Exercise requirements ▸
Copy each line of the records that holds the string "elbow".

Given records ▸

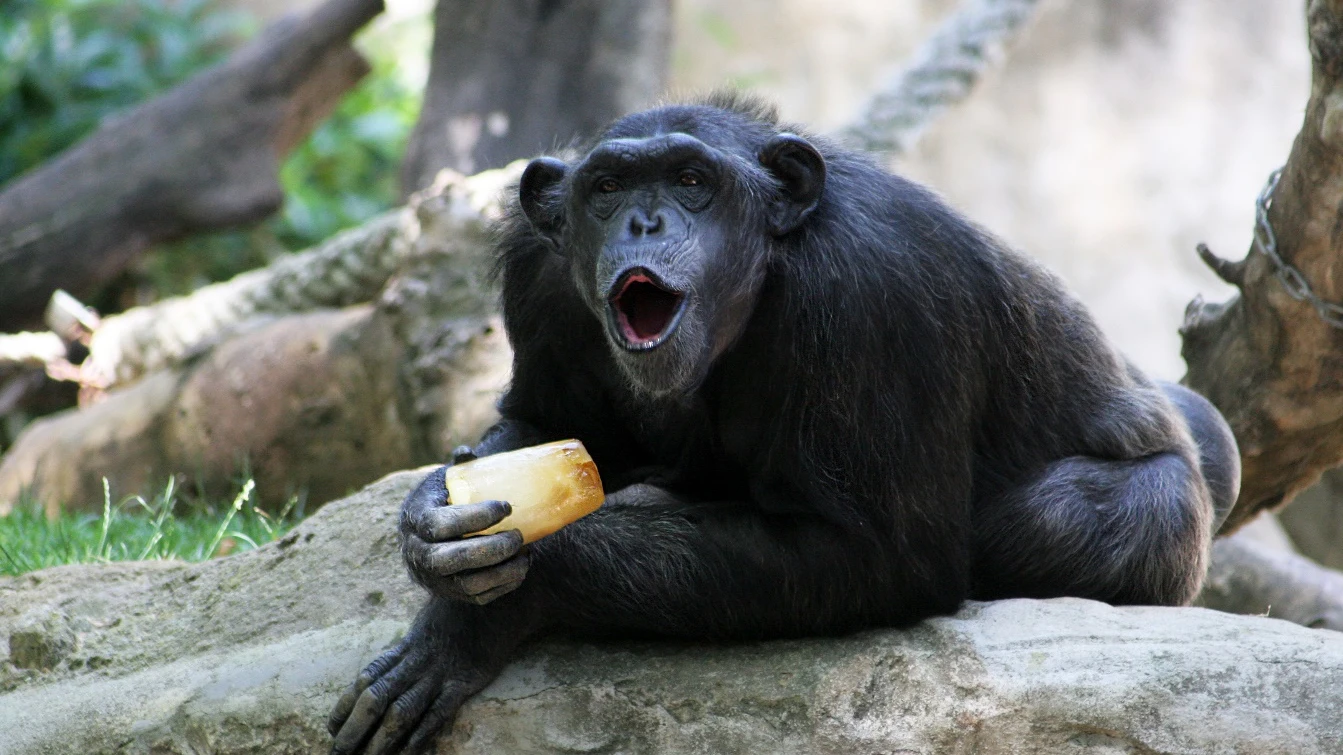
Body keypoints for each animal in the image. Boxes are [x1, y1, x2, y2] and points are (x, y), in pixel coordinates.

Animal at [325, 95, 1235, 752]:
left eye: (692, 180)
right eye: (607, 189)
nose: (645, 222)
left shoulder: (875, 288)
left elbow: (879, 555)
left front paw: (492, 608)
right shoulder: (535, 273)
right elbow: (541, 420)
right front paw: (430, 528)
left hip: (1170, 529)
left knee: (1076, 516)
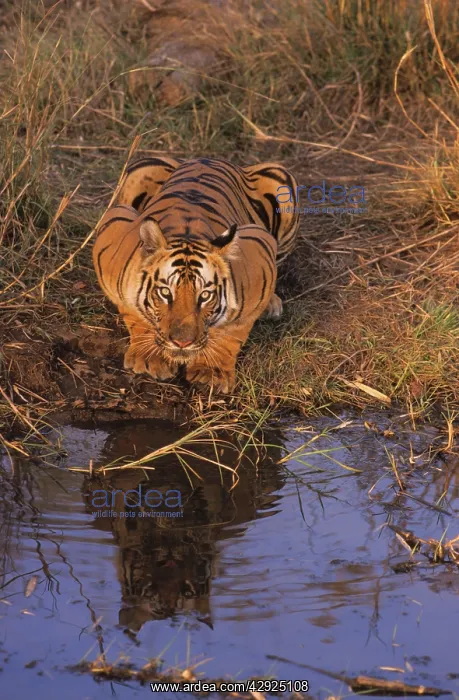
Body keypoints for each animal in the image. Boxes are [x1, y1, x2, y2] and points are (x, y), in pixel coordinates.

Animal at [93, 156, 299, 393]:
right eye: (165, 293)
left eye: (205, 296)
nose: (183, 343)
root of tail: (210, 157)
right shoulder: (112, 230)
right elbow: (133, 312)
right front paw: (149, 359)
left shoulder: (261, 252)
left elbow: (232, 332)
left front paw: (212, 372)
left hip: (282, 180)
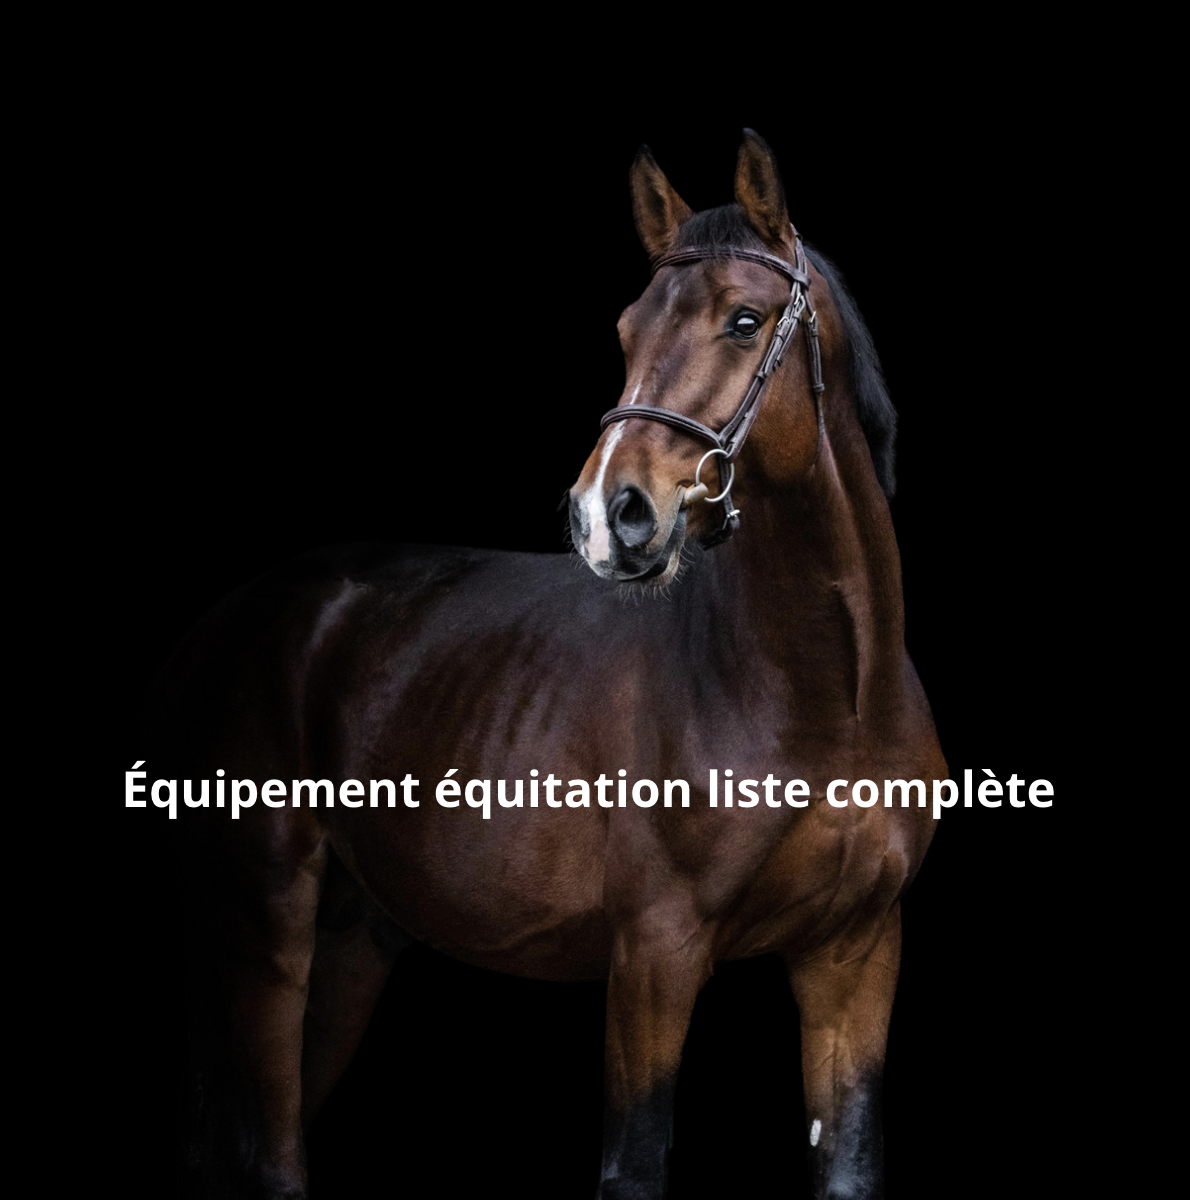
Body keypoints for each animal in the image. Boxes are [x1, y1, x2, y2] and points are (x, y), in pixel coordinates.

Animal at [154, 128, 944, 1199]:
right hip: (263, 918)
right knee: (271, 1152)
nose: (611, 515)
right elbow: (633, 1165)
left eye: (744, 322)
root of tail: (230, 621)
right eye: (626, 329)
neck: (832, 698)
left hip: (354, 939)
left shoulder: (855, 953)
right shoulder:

...

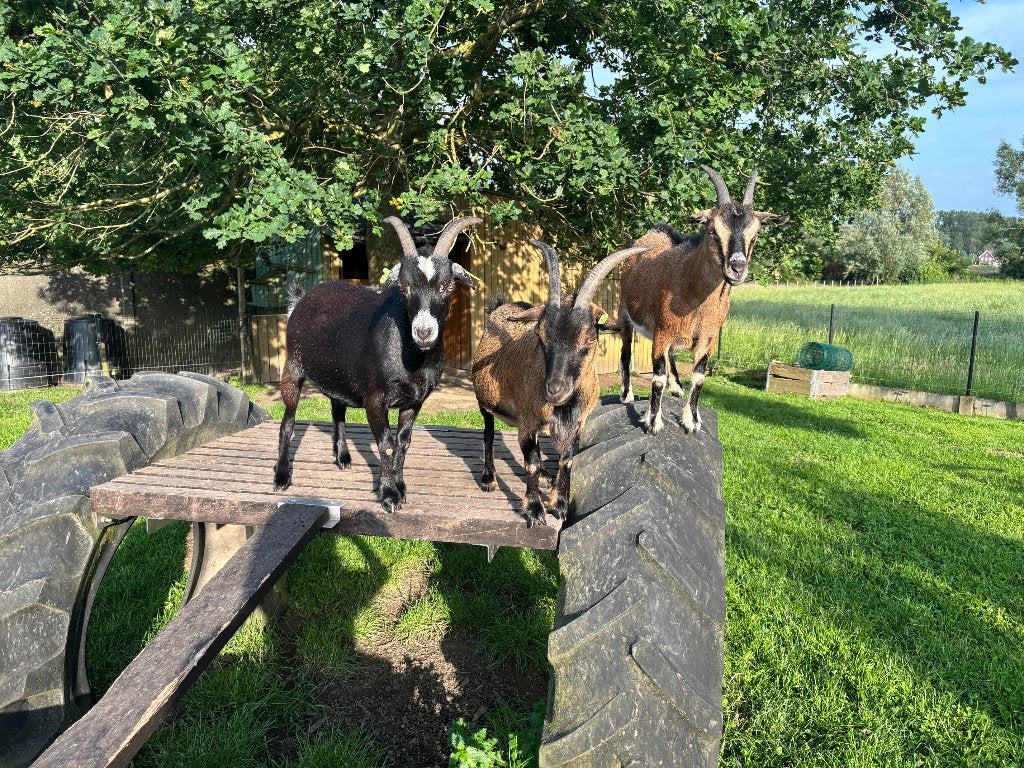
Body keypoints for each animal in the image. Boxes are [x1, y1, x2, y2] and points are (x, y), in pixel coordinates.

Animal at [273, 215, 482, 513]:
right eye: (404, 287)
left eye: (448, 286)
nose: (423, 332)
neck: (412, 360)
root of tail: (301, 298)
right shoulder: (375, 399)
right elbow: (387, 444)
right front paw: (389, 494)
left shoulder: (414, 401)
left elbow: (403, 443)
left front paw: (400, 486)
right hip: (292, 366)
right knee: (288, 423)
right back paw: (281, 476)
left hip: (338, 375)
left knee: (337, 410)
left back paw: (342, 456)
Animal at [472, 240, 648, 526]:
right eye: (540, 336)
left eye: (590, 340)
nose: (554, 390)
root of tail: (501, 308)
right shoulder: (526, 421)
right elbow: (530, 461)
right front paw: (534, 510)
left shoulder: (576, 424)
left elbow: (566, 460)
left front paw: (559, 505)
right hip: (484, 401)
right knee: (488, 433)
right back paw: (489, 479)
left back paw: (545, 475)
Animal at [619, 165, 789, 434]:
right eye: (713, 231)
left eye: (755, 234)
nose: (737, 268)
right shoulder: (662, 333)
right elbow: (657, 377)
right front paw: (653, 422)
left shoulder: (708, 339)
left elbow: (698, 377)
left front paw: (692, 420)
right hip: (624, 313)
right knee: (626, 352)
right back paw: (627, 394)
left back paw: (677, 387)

Response ▸
left elbow: (879, 555)
right elbow: (541, 420)
right elbow: (133, 312)
left elbow: (232, 332)
right elbow: (633, 1165)
right elbow: (387, 444)
left elbow: (403, 443)
right elbow: (530, 461)
left elbow: (566, 460)
right elbow: (657, 377)
left elbow: (698, 377)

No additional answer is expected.